This chapter moves us from Costguana's geography to its culture. We start by meeting the relatively unimportant Captain Mitchell, beginning an ascent through the Costaguana power structure that will culminate with the Goulds and Holroyd. Nostromo, who as an allegory of the common People is both the least and most powerful figure, also appears here, as he will at the close of Part One.

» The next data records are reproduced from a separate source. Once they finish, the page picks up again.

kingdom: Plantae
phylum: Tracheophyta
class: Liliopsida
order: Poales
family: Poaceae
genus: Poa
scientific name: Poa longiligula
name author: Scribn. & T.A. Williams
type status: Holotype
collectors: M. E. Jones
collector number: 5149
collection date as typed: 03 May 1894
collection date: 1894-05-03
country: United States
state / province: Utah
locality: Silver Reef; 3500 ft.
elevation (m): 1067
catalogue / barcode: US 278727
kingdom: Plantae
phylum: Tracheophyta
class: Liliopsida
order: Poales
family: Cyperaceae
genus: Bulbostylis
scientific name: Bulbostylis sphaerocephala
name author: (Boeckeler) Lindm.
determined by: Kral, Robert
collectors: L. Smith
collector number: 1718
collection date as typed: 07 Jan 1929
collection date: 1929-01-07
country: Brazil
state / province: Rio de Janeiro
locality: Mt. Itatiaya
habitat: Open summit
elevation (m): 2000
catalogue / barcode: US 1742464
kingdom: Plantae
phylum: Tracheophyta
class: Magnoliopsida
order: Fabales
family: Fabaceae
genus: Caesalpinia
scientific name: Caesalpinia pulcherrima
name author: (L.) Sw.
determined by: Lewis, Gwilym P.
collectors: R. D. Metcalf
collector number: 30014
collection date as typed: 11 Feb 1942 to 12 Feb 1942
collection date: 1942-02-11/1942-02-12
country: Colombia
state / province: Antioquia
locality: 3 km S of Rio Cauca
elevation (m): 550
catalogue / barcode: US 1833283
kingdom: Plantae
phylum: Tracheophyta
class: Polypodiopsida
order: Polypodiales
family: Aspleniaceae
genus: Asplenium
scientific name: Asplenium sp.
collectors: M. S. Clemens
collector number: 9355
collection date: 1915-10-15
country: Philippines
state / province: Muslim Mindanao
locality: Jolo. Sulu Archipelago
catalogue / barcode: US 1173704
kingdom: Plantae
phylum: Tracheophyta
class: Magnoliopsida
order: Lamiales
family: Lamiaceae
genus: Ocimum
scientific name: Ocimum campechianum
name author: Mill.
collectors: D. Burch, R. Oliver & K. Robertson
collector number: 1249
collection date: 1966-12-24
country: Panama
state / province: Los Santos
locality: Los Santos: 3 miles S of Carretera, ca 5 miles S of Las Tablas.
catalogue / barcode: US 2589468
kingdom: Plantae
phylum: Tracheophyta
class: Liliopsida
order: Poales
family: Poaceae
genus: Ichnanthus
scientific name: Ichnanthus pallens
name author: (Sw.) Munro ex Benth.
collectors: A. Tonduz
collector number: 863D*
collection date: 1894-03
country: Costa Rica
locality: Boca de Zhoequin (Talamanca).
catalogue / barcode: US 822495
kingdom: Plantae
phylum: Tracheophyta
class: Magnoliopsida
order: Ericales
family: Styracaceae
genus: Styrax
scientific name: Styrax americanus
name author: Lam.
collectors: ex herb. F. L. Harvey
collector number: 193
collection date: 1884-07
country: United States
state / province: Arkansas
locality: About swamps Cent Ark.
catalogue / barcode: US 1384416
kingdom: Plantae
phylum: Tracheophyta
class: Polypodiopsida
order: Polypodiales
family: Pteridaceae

In contrast to the first chapter, which took pains to precisely set its landmarks, this one immediately starts to befuddle us. We arrive in Sulaco in the middle of a dramatic riot scene whose causes we do not understand, related to us by a story-teller we don't know from some indeterminate point in the future. The narrative keeps us suspended between the two time periods, unsure whether we will settle on the riot in the past or Mitchell in the future; only at the very end does the chapter commit itself. In the process we receive information in a crossfire of detailed glimpses: there is a harbor, a town and a campo infested with thieves, there is a railway under construction with a European workforce while the harbor laborers are natives (but the natives answer to a Genoese leader), the harbor consists of a jetty and two buldings, in one of which there might be a treasure of silver. The effect is a very realistic facsimile of the experience of arriving in a new place, a vibrant locale which extends outward in time and space, and grips the senses while it eludes the mind.